§ What the task asks:
Pictures stay out; everything else in the records below gets copied exactly.

§ Data records:
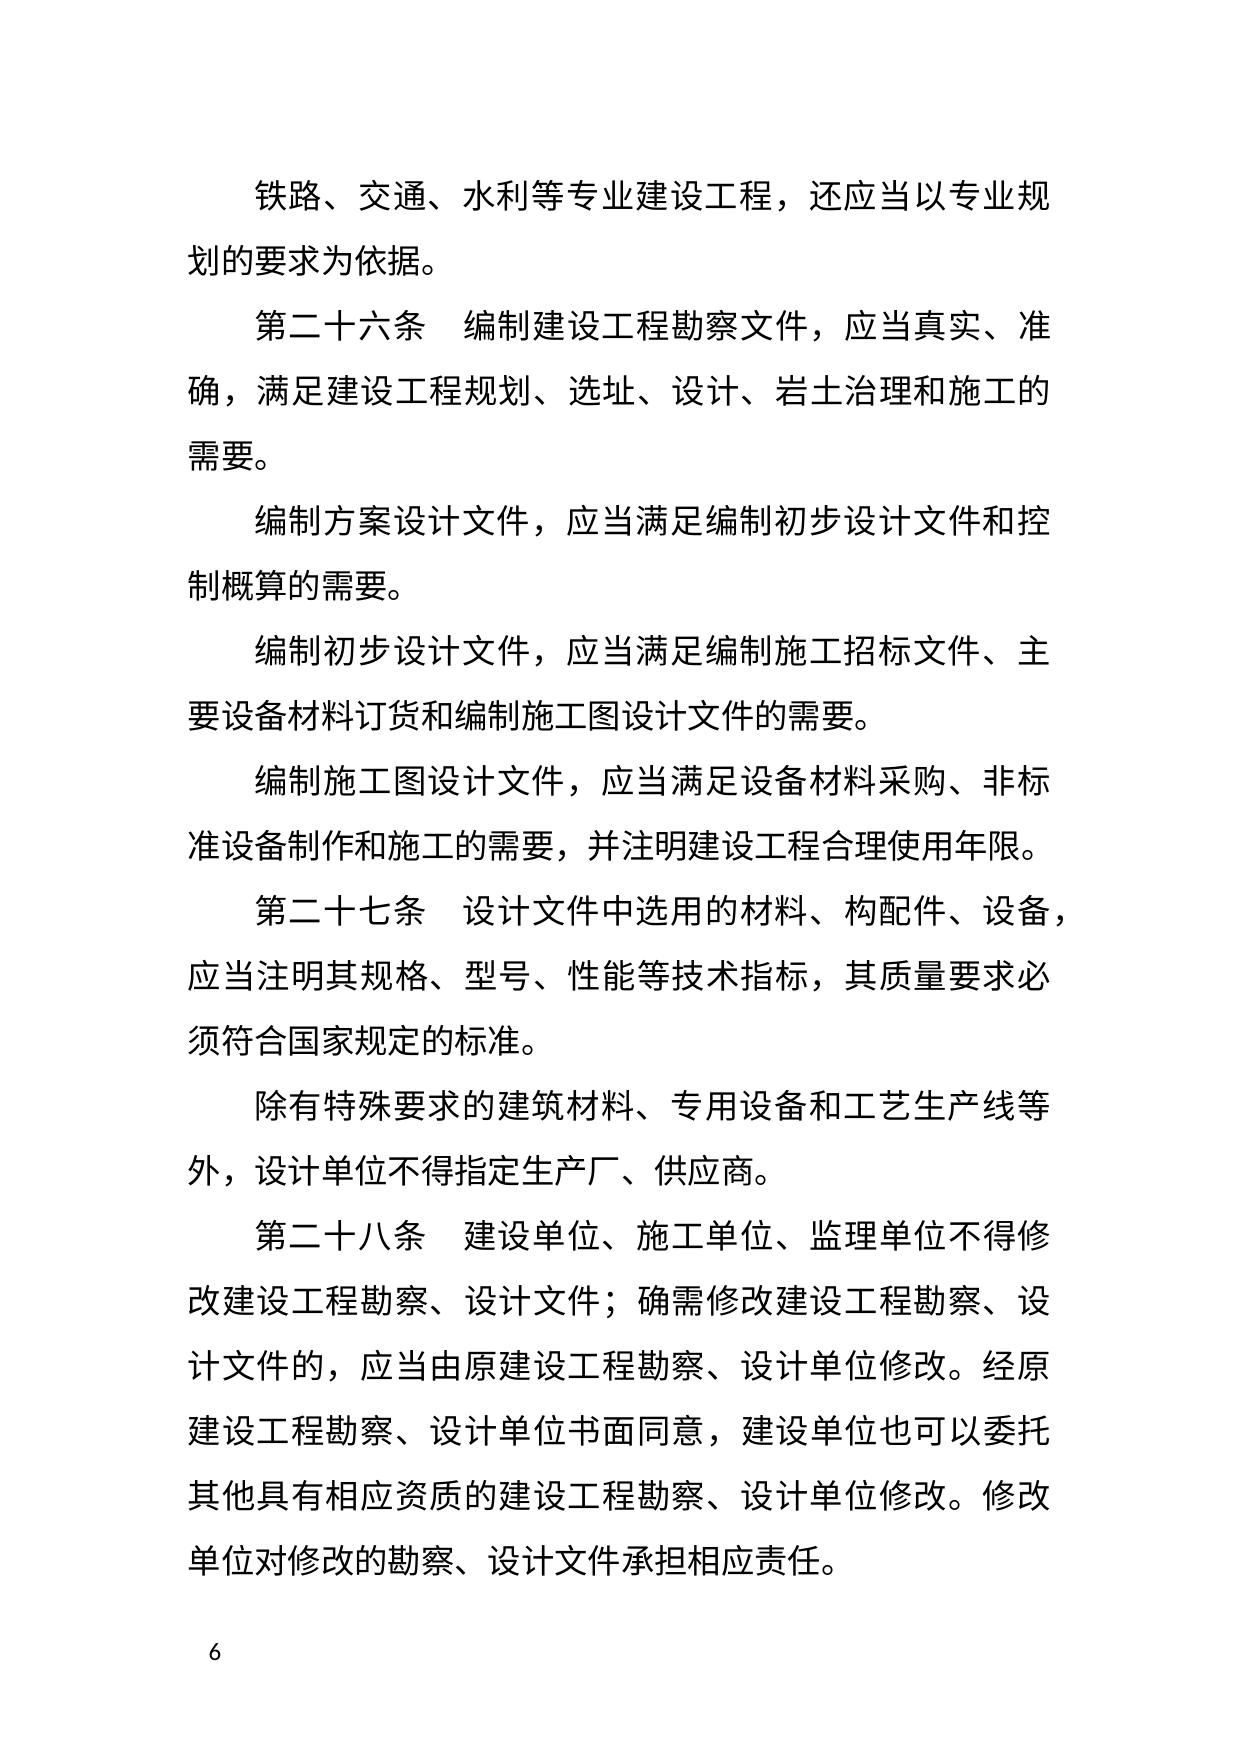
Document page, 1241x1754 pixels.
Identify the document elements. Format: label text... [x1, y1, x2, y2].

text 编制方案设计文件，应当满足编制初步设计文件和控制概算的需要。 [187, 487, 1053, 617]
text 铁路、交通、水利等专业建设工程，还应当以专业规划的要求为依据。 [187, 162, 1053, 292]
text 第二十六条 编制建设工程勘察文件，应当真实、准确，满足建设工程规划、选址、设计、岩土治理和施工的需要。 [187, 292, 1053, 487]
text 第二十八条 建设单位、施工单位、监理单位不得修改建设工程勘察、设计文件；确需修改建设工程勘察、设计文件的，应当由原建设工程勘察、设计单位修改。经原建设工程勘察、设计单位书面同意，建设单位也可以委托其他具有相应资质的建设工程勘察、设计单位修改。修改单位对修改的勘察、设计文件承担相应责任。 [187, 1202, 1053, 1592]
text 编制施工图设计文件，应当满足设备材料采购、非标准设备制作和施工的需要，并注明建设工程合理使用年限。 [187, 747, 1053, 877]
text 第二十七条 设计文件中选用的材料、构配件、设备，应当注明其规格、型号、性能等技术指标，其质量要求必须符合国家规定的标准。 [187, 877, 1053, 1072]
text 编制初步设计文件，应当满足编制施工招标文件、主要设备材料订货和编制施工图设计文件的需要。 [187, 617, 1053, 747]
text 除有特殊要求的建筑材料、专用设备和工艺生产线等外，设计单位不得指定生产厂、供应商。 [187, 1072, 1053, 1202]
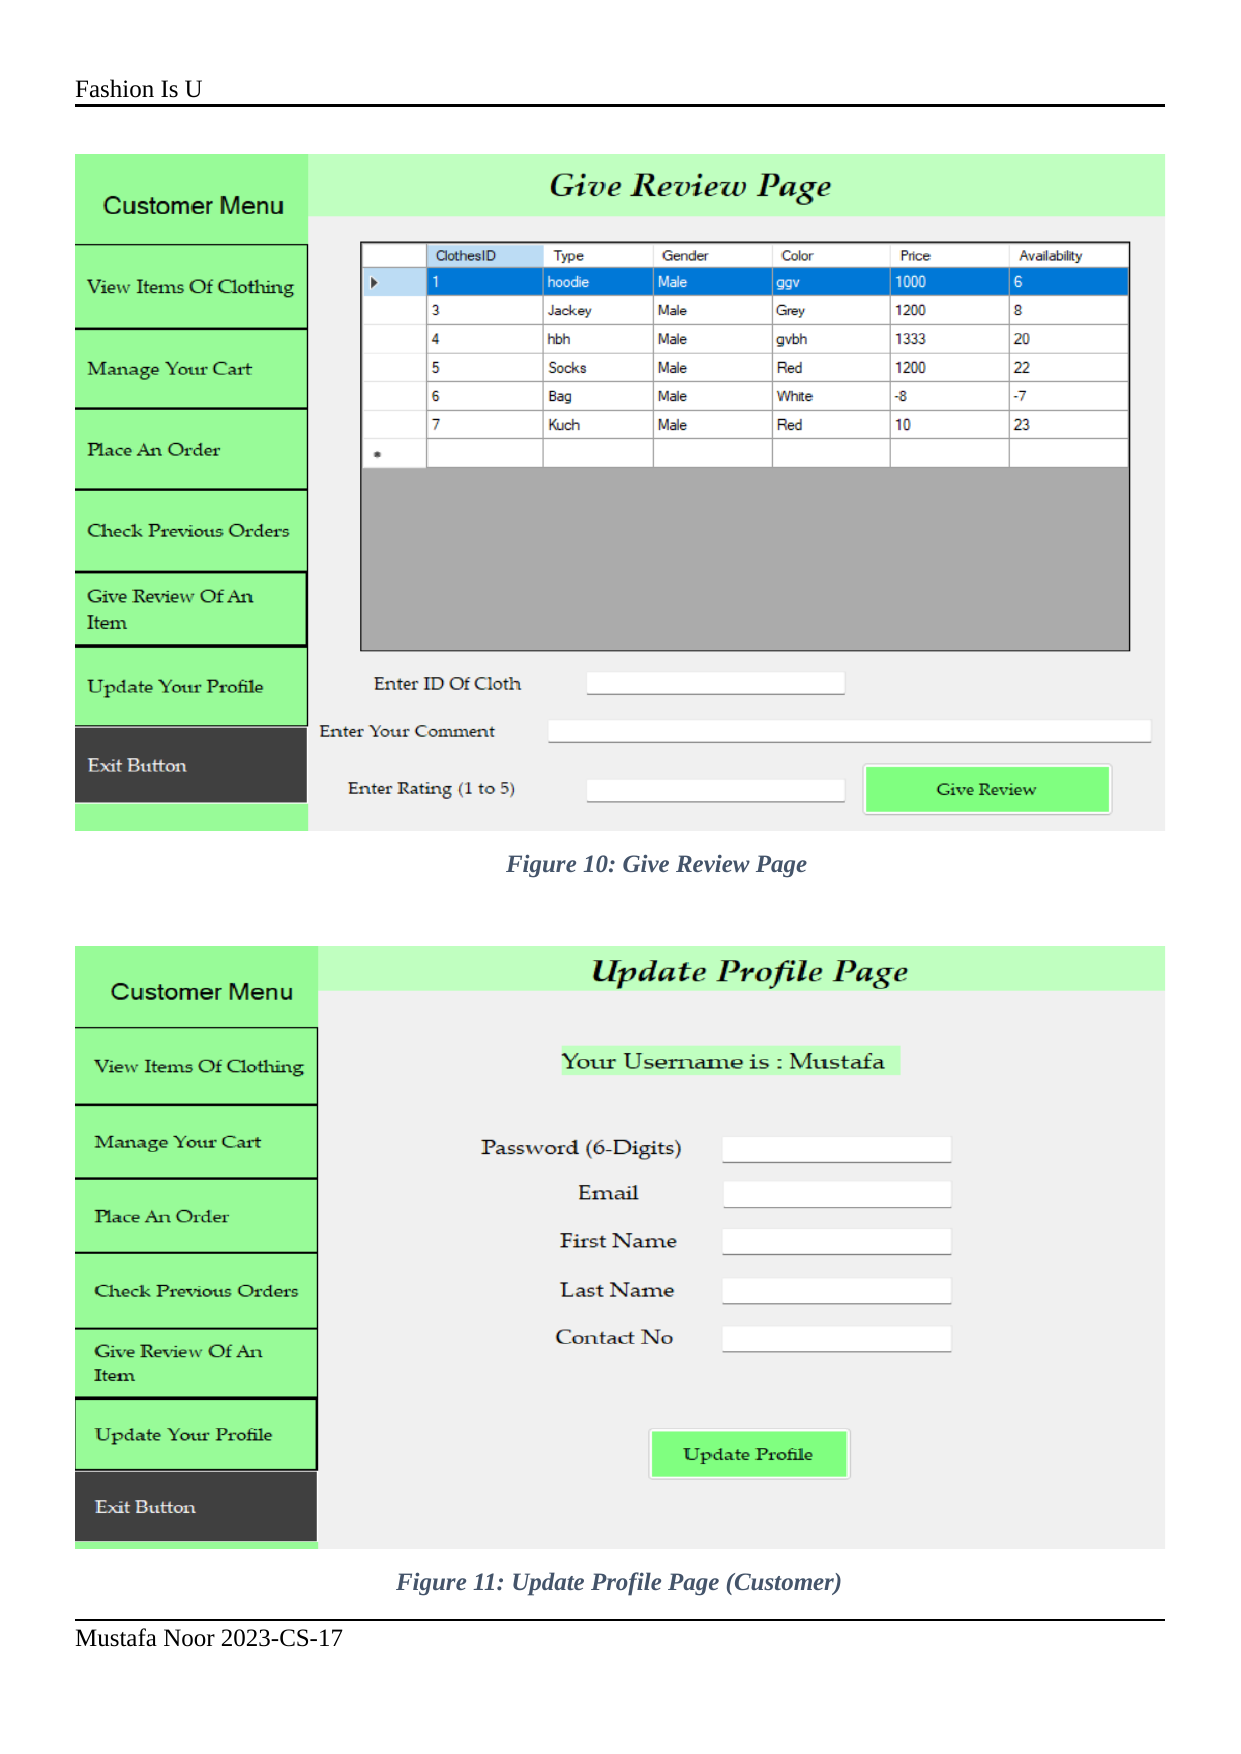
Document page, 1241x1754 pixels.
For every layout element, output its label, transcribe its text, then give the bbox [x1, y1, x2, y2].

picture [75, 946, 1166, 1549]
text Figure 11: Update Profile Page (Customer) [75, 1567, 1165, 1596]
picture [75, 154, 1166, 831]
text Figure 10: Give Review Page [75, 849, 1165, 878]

§ Answer to this exercise:
Document page, 1241x1754 pixels.
Identify the document elements. Format: label text... [x1, y1, x2, y2].

text 编制方案设计文件，应当满足编制初步设计文件和控制概算的需要。 [187, 487, 1053, 617]
text 铁路、交通、水利等专业建设工程，还应当以专业规划的要求为依据。 [187, 162, 1053, 292]
text 第二十六条 编制建设工程勘察文件，应当真实、准确，满足建设工程规划、选址、设计、岩土治理和施工的需要。 [187, 292, 1053, 487]
text 第二十八条 建设单位、施工单位、监理单位不得修改建设工程勘察、设计文件；确需修改建设工程勘察、设计文件的，应当由原建设工程勘察、设计单位修改。经原建设工程勘察、设计单位书面同意，建设单位也可以委托其他具有相应资质的建设工程勘察、设计单位修改。修改单位对修改的勘察、设计文件承担相应责任。 [187, 1202, 1053, 1592]
text 编制施工图设计文件，应当满足设备材料采购、非标准设备制作和施工的需要，并注明建设工程合理使用年限。 [187, 747, 1053, 877]
text 第二十七条 设计文件中选用的材料、构配件、设备，应当注明其规格、型号、性能等技术指标，其质量要求必须符合国家规定的标准。 [187, 877, 1053, 1072]
text 编制初步设计文件，应当满足编制施工招标文件、主要设备材料订货和编制施工图设计文件的需要。 [187, 617, 1053, 747]
text 除有特殊要求的建筑材料、专用设备和工艺生产线等外，设计单位不得指定生产厂、供应商。 [187, 1072, 1053, 1202]
Document page, 1241x1754 pixels.
For every layout element, output its label, transcribe its text, then give the bbox [x1, y1, x2, y2].

picture [75, 946, 1166, 1549]
text Figure 11: Update Profile Page (Customer) [75, 1567, 1165, 1596]
picture [75, 154, 1166, 831]
text Figure 10: Give Review Page [75, 849, 1165, 878]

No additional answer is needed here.